* _TASK TO CARRY OUT_: Set down each record below precisely, skipping the pictures.
____ SUPPLIED MATERIAL
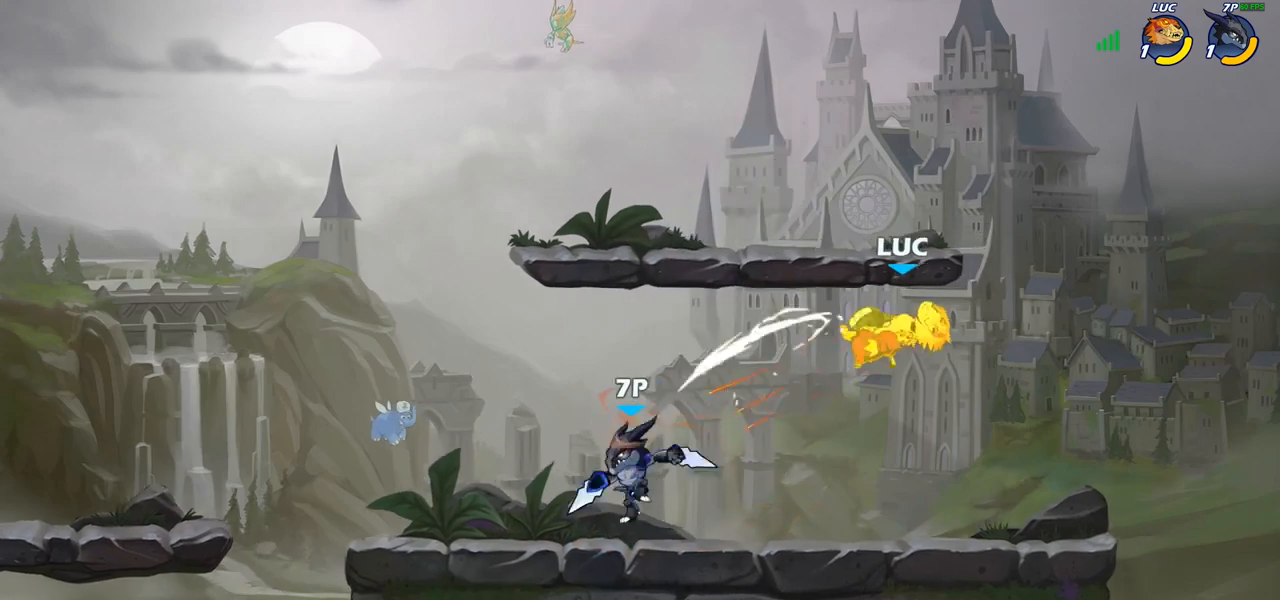
{"buttons": [], "left_stick": "center", "right_stick": "center", "events": [[150, "left_stick", "up-left"], [333, "CROSS", "down"], [417, "SQUARE", "down"], [417, "left_stick", "center"], [433, "CROSS", "up"], [450, "SQUARE", "up"], [450, "right_stick", "down-left"], [500, "right_stick", "center"]]}
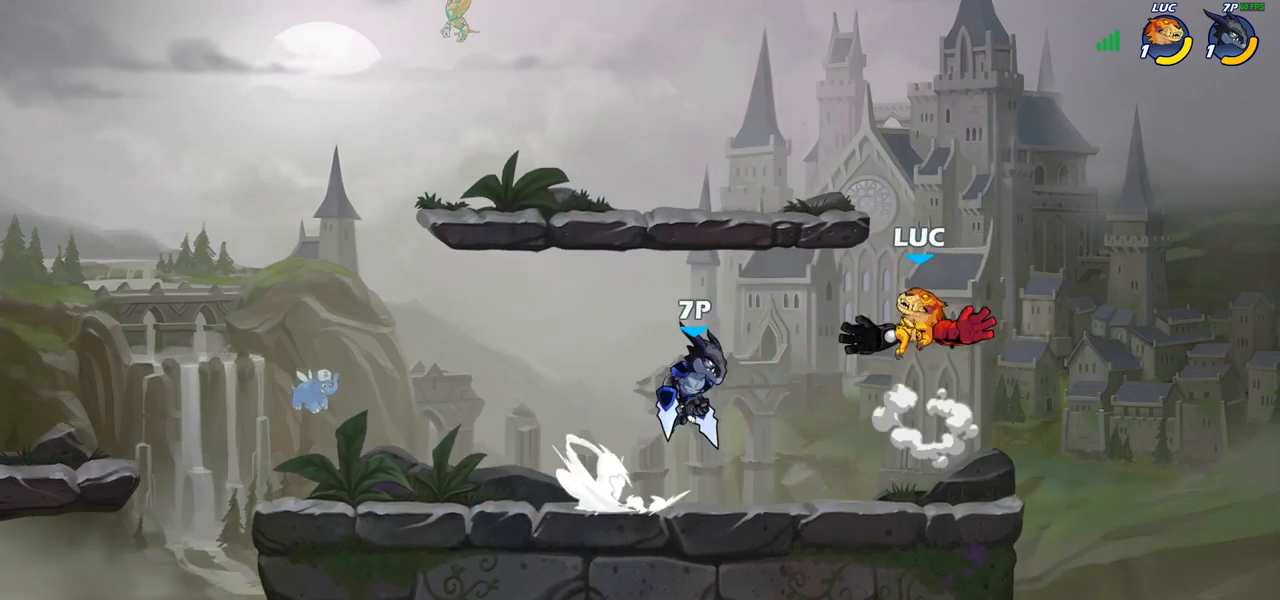
{"buttons": [], "left_stick": "left", "right_stick": "center", "events": [[283, "left_stick", "right"], [400, "left_stick", "down"], [500, "left_stick", "left"]]}
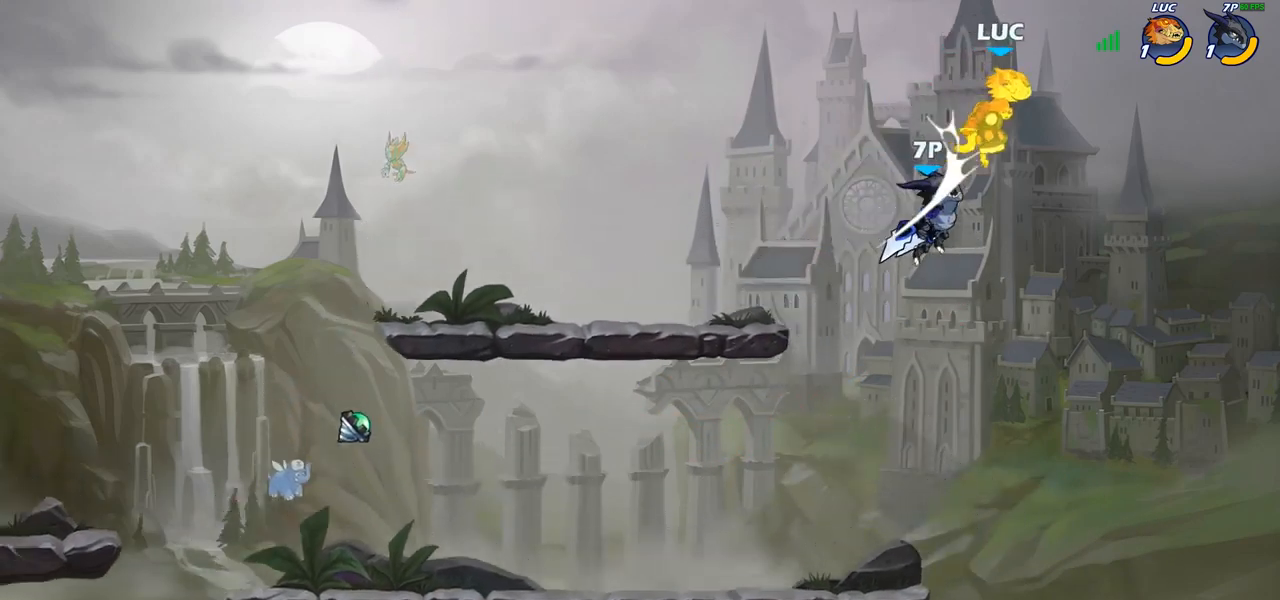
{"buttons": ["R2"], "left_stick": "down-left", "right_stick": "center", "events": [[17, "left_stick", "up-left"], [167, "left_stick", "down-left"], [233, "left_stick", "down"], [400, "R2", "down"], [450, "left_stick", "down-left"]]}
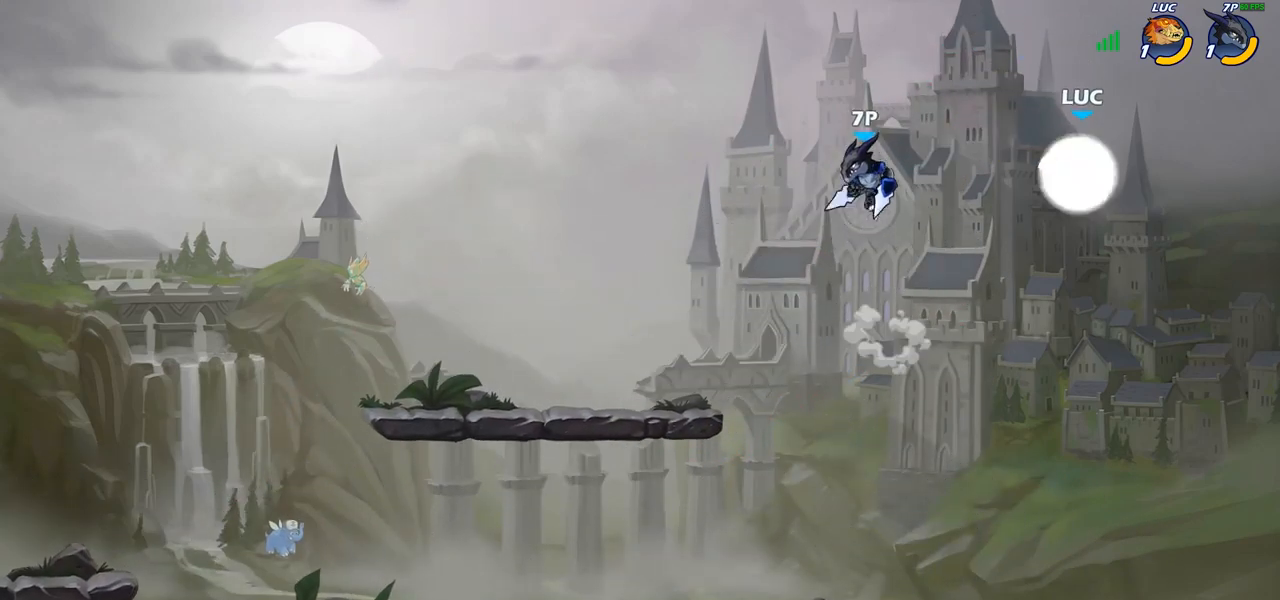
{"buttons": [], "left_stick": "up-left", "right_stick": "center", "events": [[133, "R2", "up"], [333, "CROSS", "down"], [333, "left_stick", "up-left"], [467, "CROSS", "up"]]}
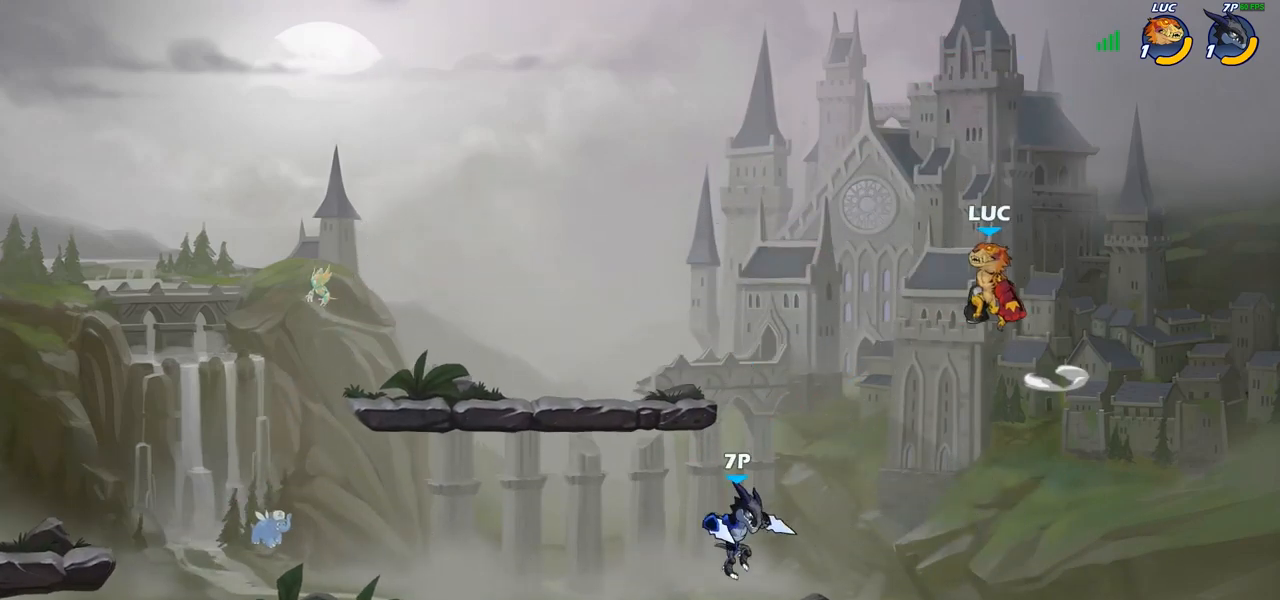
{"buttons": [], "left_stick": "center", "right_stick": "center", "events": [[83, "left_stick", "down-left"], [417, "left_stick", "center"]]}
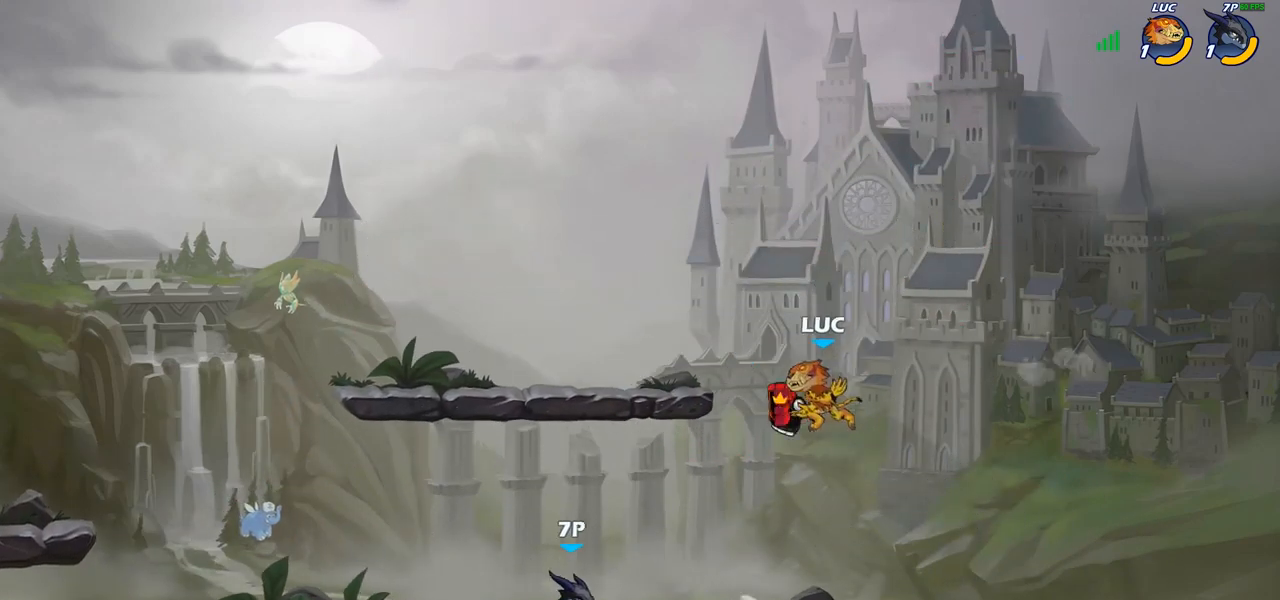
{"buttons": [], "left_stick": "up-left", "right_stick": "center", "events": [[133, "left_stick", "left"], [350, "R2", "down"], [433, "left_stick", "up-left"], [467, "R2", "up"]]}
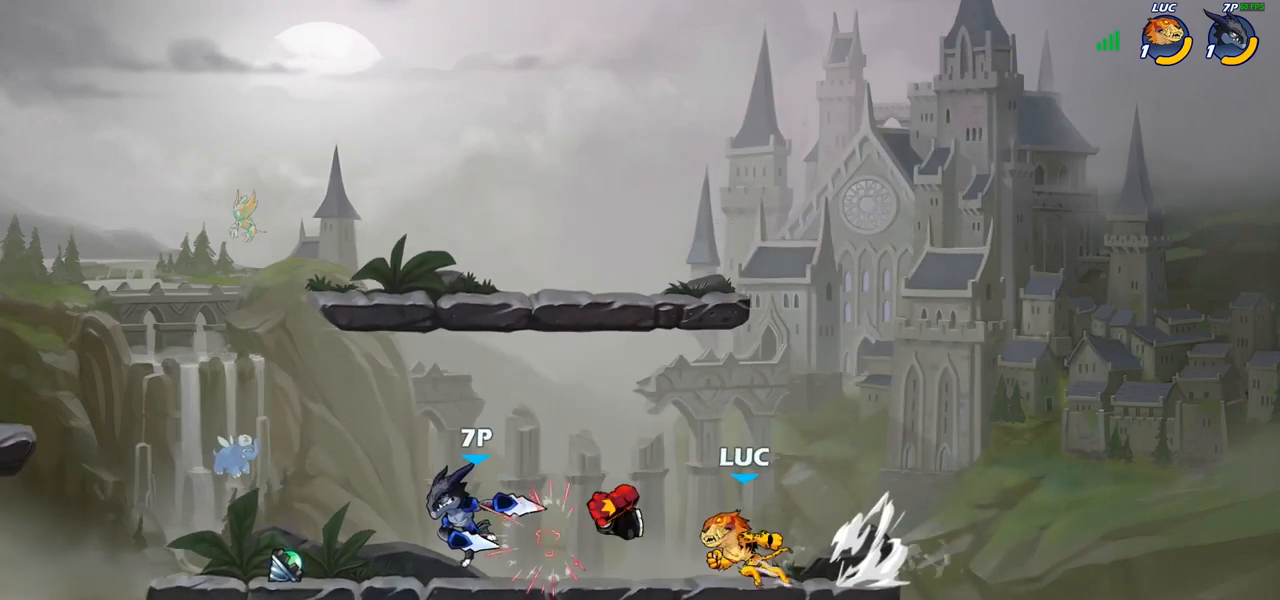
{"buttons": [], "left_stick": "down-right", "right_stick": "center", "events": [[50, "CROSS", "down"], [183, "CROSS", "up"], [233, "left_stick", "up-right"], [367, "left_stick", "down-right"]]}
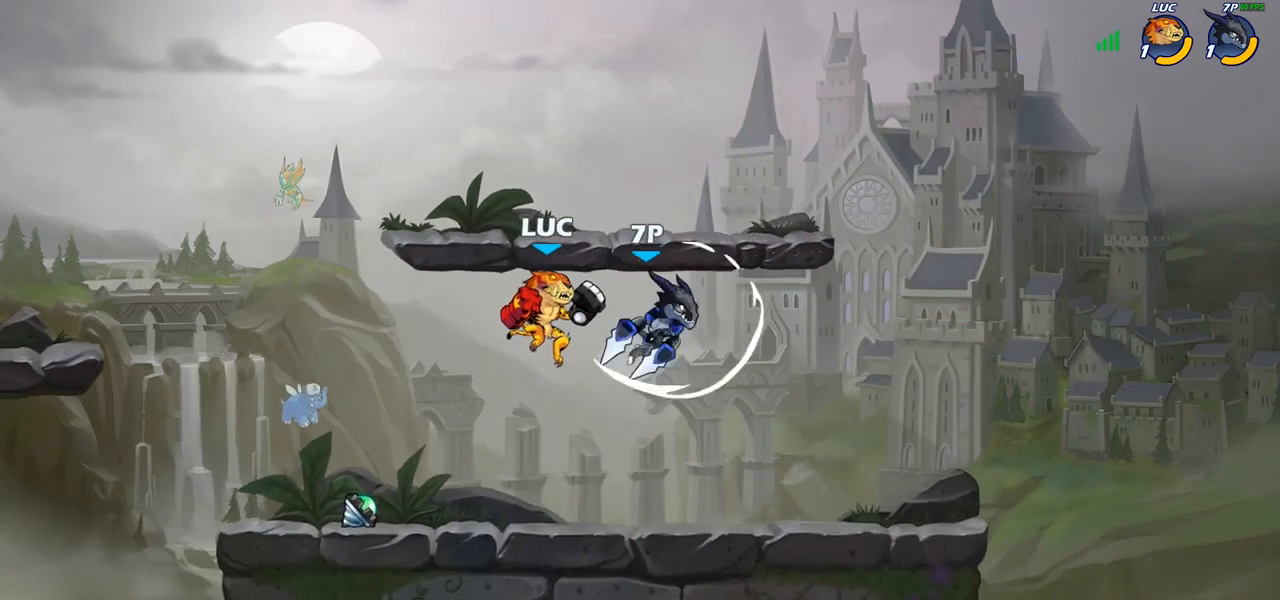
{"buttons": [], "left_stick": "up-left", "right_stick": "center", "events": [[83, "left_stick", "center"], [100, "SQUARE", "down"], [167, "SQUARE", "up"], [367, "left_stick", "up-left"]]}
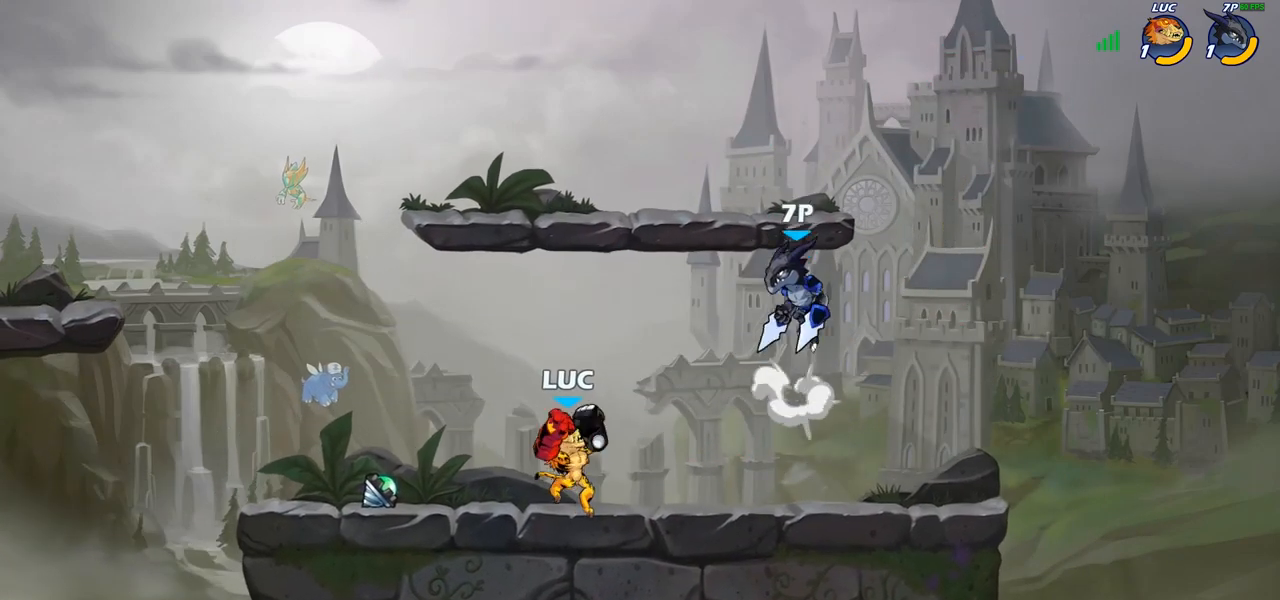
{"buttons": [], "left_stick": "up-left", "right_stick": "center", "events": [[383, "R2", "down"], [450, "R2", "up"]]}
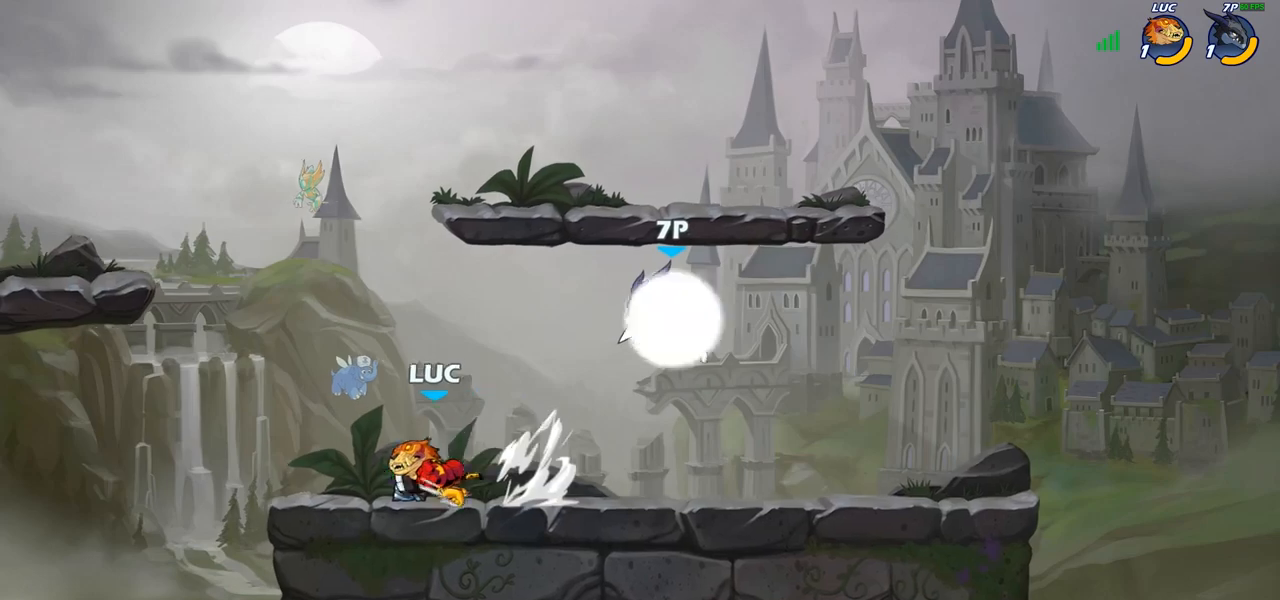
{"buttons": [], "left_stick": "center", "right_stick": "center", "events": [[17, "left_stick", "up-right"], [183, "left_stick", "right"], [350, "left_stick", "down"], [367, "SQUARE", "down"], [450, "SQUARE", "up"], [500, "left_stick", "center"]]}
________
* _ANSWER TO THIS PROBLEM_:
{"buttons": [], "left_stick": "center", "right_stick": "center", "events": [[150, "left_stick", "up-left"], [333, "CROSS", "down"], [417, "SQUARE", "down"], [417, "left_stick", "center"], [433, "CROSS", "up"], [450, "SQUARE", "up"], [450, "right_stick", "down-left"], [500, "right_stick", "center"]]}
{"buttons": [], "left_stick": "left", "right_stick": "center", "events": [[283, "left_stick", "right"], [400, "left_stick", "down"], [500, "left_stick", "left"]]}
{"buttons": ["R2"], "left_stick": "down-left", "right_stick": "center", "events": [[17, "left_stick", "up-left"], [167, "left_stick", "down-left"], [233, "left_stick", "down"], [400, "R2", "down"], [450, "left_stick", "down-left"]]}
{"buttons": [], "left_stick": "up-left", "right_stick": "center", "events": [[133, "R2", "up"], [333, "CROSS", "down"], [333, "left_stick", "up-left"], [467, "CROSS", "up"]]}
{"buttons": [], "left_stick": "center", "right_stick": "center", "events": [[83, "left_stick", "down-left"], [417, "left_stick", "center"]]}
{"buttons": [], "left_stick": "up-left", "right_stick": "center", "events": [[133, "left_stick", "left"], [350, "R2", "down"], [433, "left_stick", "up-left"], [467, "R2", "up"]]}
{"buttons": [], "left_stick": "down-right", "right_stick": "center", "events": [[50, "CROSS", "down"], [183, "CROSS", "up"], [233, "left_stick", "up-right"], [367, "left_stick", "down-right"]]}
{"buttons": [], "left_stick": "up-left", "right_stick": "center", "events": [[83, "left_stick", "center"], [100, "SQUARE", "down"], [167, "SQUARE", "up"], [367, "left_stick", "up-left"]]}
{"buttons": [], "left_stick": "up-left", "right_stick": "center", "events": [[383, "R2", "down"], [450, "R2", "up"]]}
{"buttons": [], "left_stick": "center", "right_stick": "center", "events": [[17, "left_stick", "up-right"], [183, "left_stick", "right"], [350, "left_stick", "down"], [367, "SQUARE", "down"], [450, "SQUARE", "up"], [500, "left_stick", "center"]]}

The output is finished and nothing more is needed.